● **What is needed**:
How many lines below include the string "Ayuntamiento"? State the number alone.

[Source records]
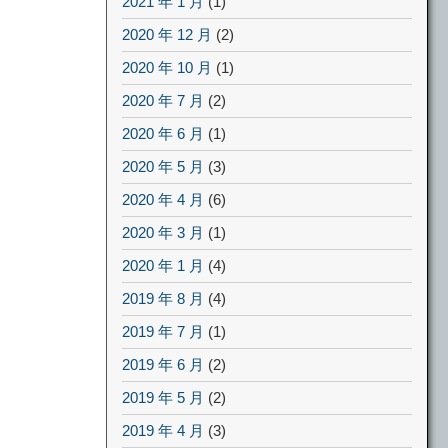
2021 年 1 月
(1)
2020 年 12 月
(2)
2020 年 10 月
(1)
2020 年 7 月
(2)
2020 年 6 月
(1)
2020 年 5 月
(3)
2020 年 4 月
(6)
2020 年 3 月
(1)
2020 年 1 月
(4)
2019 年 8 月
(4)
2019 年 7 月
(1)
2019 年 6 月
(2)
2019 年 5 月
(2)
2019 年 4 月
(3)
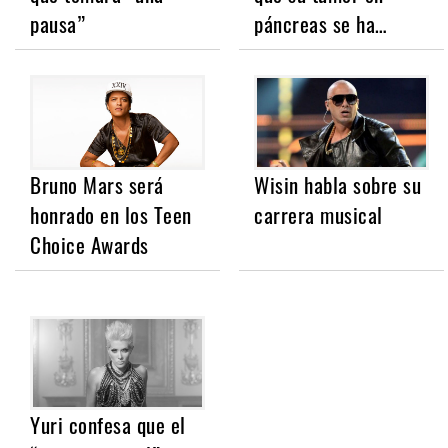
pausa”
páncreas se ha…
Bruno Mars será
Wisin habla sobre su
honrado en los Teen
carrera musical
Choice Awards
Yuri confesa que el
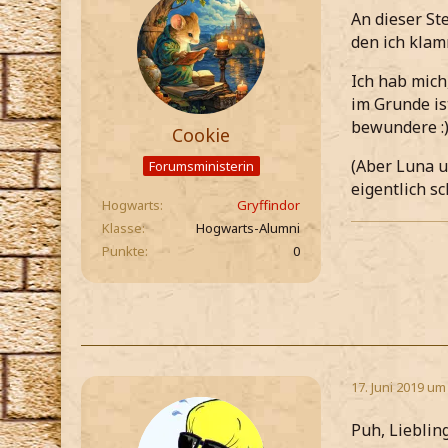
An dieser St
den ich klam
Ich hab mich,
im Grunde ist
bewundere :
Cookie
(Aber Luna u
Forumsministerin
eigentlich sc
Hogwarts
Gryffindor
Klasse
Hogwarts-Alumni
Punkte
0
17. Juni 2019 um
Puh, Lieblin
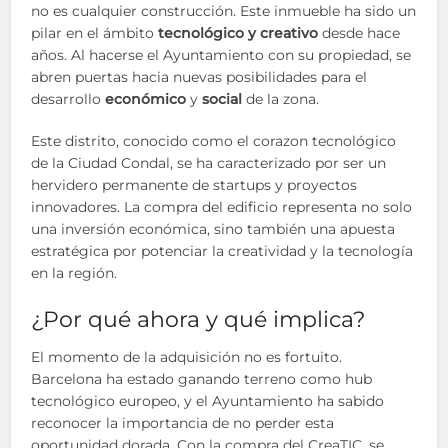
no es cualquier construcción. Este inmueble ha sido un
pilar en el ámbito
tecnológico y creativo
desde hace
años. Al hacerse el Ayuntamiento con su propiedad, se
abren puertas hacia nuevas posibilidades para el
desarrollo
económico
y
social
de la zona.
Este distrito, conocido como el corazon tecnológico
de la Ciudad Condal, se ha caracterizado por ser un
hervidero permanente de startups y proyectos
innovadores. La compra del edificio representa no solo
una inversión económica, sino también una apuesta
estratégica por potenciar la creatividad y la tecnología
en la región.
¿Por qué ahora y qué implica?
El momento de la adquisición no es fortuito.
Barcelona ha estado ganando terreno como hub
tecnológico europeo, y el Ayuntamiento ha sabido
reconocer la importancia de no perder esta
oportunidad dorada. Con la compra del CreaTIC, se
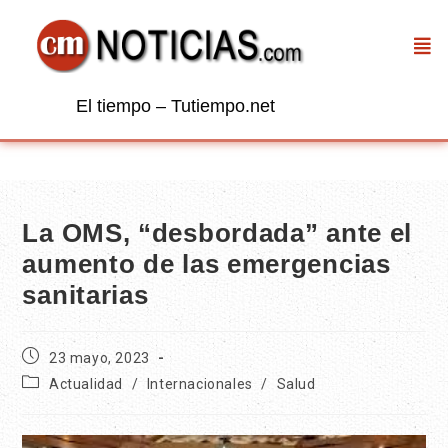
El tiempo – Tutiempo.net
La OMS, “desbordada” ante el
aumento de las emergencias
sanitarias
23 mayo, 2023
Actualidad
/
Internacionales
/
Salud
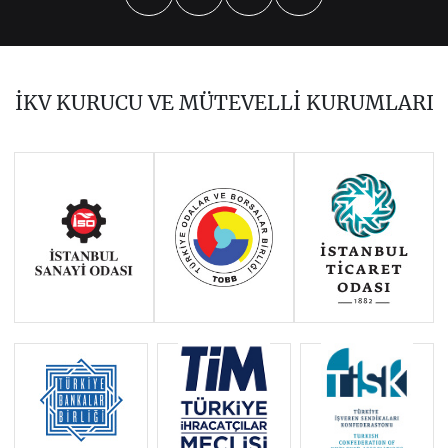
2026
2025
2024
2023
2022
2021
2020
2019
2018
İKV KURUCU VE MÜTEVELLİ KURUMLARI
2017
2015
2014
Haziran 2011 - Ocak 2014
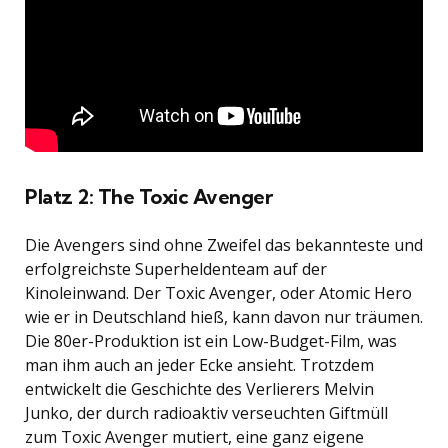
Platz 2: The Toxic Avenger
Die Avengers sind ohne Zweifel das bekannteste und
erfolgreichste Superheldenteam auf der
Kinoleinwand. Der Toxic Avenger, oder Atomic Hero
wie er in Deutschland hieß, kann davon nur träumen.
Die 80er-Produktion ist ein Low-Budget-Film, was
man ihm auch an jeder Ecke ansieht. Trotzdem
entwickelt die Geschichte des Verlierers Melvin
Junko, der durch radioaktiv verseuchten Giftmüll
zum Toxic Avenger mutiert, eine ganz eigene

● **Written response**:
2